The patient in this report showed remarkable results after 46 weeks of treatment with a GLP-1R agonist. She lost 16 kg of body weight (from a baseline of 90 kg) and achieved normalized LFTs and lipid profile. Her hepatic fat infiltration was reduced by ∼30%, a decreased number of inflammatory cells were observed and, thus, she no longer fulfilled the criteria for NASH. Since no GLP-1Rs were found in the liver tissue, these improvements may be explained by indirect results of glucose metabolic improvement and weight loss induced by treatment with the GLP-1R agonist. In spite of the fact that we were unable to identify GLP-1Rs in liver tissue in the present case, some evidence suggests that GLP-1R agonists may have direct effects on hepatic steatosis (in vitro models) [10,11]. Furthermore, one other paper has investigated the effect of GLP-1R agonist on liver histology in NAFLD. Kenny et al. [14] presented a case series with eight biopsy-proven NAFLD patients who received exenatide 10 mg twice daily for 26 weeks. Repeat liver biopsies showed improved NAFLD activity scores of 1-2 in four patients, but no changed in fibrosis score. The patients also lost body weight and glycemic control improved. Cuthbertson et al. [15] treated 19 patients with exenatide 10 mg twice-daily and 6 patients with liraglutide 1.2 mg once daily for 6 month. Patients had a 42% relative reduction in intrahepatic lipid content assessed by magnetic resonance spectroscopy, independent of body weight loss but in correlation with a decrease in HbA1c. However, the study was open-labeled, without a control group, and did not asses liver histology. Thus, there is some evidence suggesting that there may be a direct effect of GLP-1R agonists on hepatocytes, but this case does not allow for any conclusion regarding the potential direct or indirect effect of GLP-1 on the liver.

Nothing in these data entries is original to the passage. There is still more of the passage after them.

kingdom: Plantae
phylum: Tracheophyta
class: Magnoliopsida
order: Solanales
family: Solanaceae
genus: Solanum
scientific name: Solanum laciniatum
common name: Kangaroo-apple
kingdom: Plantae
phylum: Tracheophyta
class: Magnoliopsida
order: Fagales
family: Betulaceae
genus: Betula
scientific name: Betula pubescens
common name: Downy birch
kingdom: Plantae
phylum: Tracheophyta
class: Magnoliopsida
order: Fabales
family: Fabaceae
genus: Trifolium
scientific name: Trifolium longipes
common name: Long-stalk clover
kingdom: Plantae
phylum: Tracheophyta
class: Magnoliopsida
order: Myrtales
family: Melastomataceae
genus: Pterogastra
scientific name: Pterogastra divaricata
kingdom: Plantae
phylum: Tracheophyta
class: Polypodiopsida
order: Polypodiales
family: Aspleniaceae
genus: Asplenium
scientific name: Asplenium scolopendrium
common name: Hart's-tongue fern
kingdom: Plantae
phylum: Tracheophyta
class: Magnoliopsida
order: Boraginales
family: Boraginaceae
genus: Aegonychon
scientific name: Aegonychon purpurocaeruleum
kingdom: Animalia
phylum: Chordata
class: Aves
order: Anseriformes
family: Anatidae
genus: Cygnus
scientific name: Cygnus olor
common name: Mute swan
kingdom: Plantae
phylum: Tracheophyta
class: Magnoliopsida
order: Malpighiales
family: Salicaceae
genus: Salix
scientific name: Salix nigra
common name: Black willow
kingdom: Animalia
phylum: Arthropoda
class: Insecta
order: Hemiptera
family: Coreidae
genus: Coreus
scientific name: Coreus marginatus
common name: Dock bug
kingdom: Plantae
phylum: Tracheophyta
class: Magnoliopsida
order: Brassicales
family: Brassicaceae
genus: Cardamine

Options for the treatment of NASH are limited and hold risk of severe side effects. In this case, the GLP-1R agonist liraglutide was well tolerated and markedly improved LFTs and histology in this patient with type 2 diabetes and NASH. Randomized controlled trials are needed to evaluate whether the present findings hold promise for the treatment of NASH.

The authors declare no conflict of interest regarding this paper. There were no funding sources.